Adam reclaimed the please behave look and I instantly mumbled an apology. I should have known better. Adam is an in-it-for-the-long-haul kind of guy—probably why he puts up with me—and he wouldn’t have turned up today if he wasn’t going to go through with the whole thing. I was just nervous. What was taking all this time? Was Nicholas even at home?

The discreet man, who must have been a butler of some sort, reappeared and waited patiently while Izzi finished her call and slid her phone into her handbag. I’d half-heard the end of it and gathered she’d been chivvying her girlfriends along, telling them to prise their tiny backsides out of bed and get down here pronto.

‘Your brother is ready for you in the drawing room,’ Mr Discreet said in a silky voice, then disappeared again.

I was tempted to shudder. If I ever got to be a significant part of Nicholas’s life, I wasn’t sure how I’d cope with him. He seemed to vanish in and out of thin air, and, frankly, manners that good are just plain creepy.
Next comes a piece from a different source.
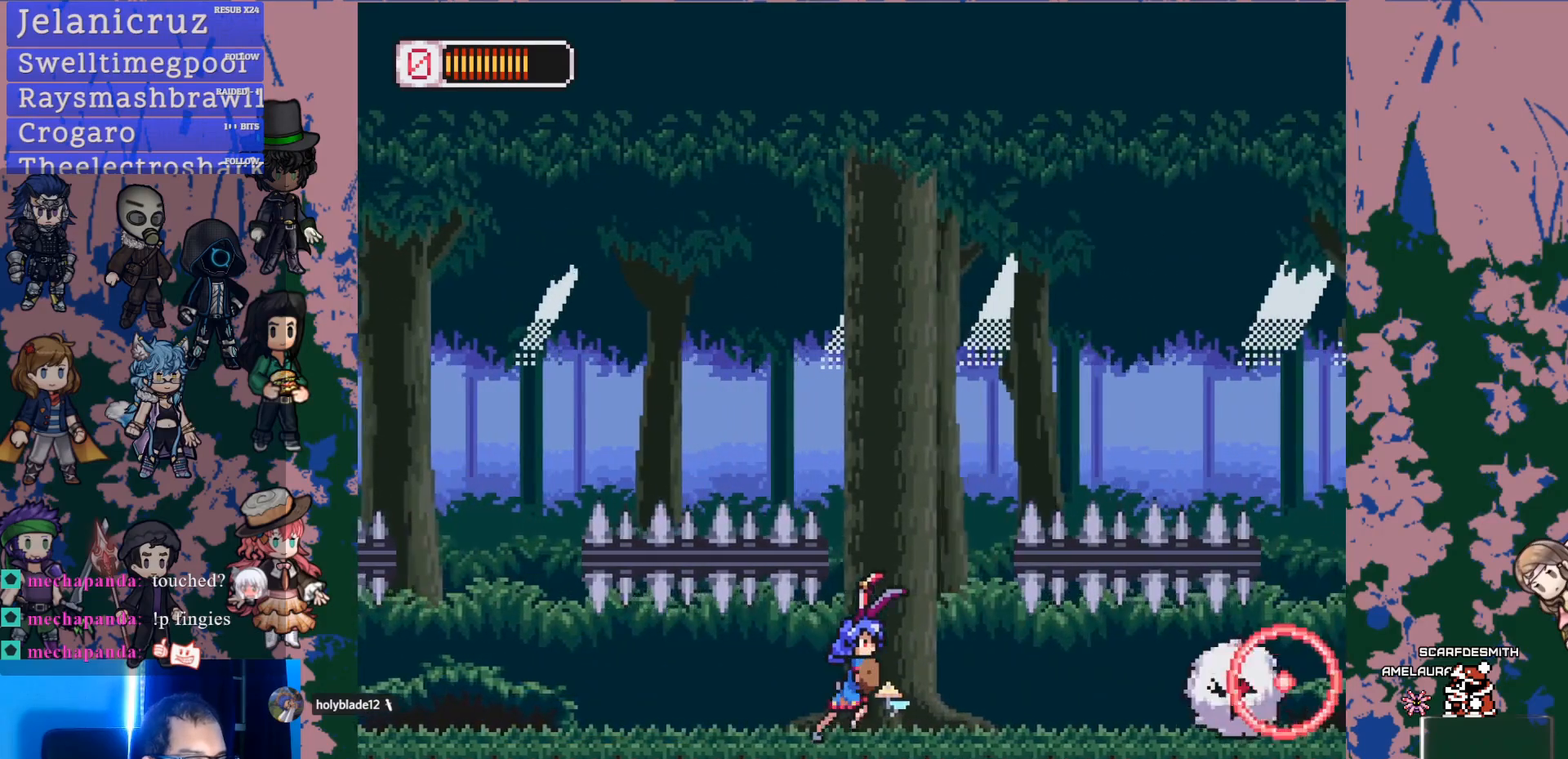
{"dt_ms": 1000, "buttons": ["DPAD_RIGHT"], "left_stick": "center", "right_stick": "center"}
Izzi started off up the marble staircase and nodded for us to follow. With each step my head grew lighter and lighter. By the time I reached the top I was verging on dizzy. It was all so elegant, so refined and understated. And in comparison I felt I had all the subtlety and grace of a kids’ cartoon. I suddenly wished I’d tried harder to eradicate the Cockney edge in my accent. I’d given up too quickly, frustrated that when I tried to emulate Izzi’s effortless drawl I always ended up sounding like a parody of Celia Johnson in Brief Encounter.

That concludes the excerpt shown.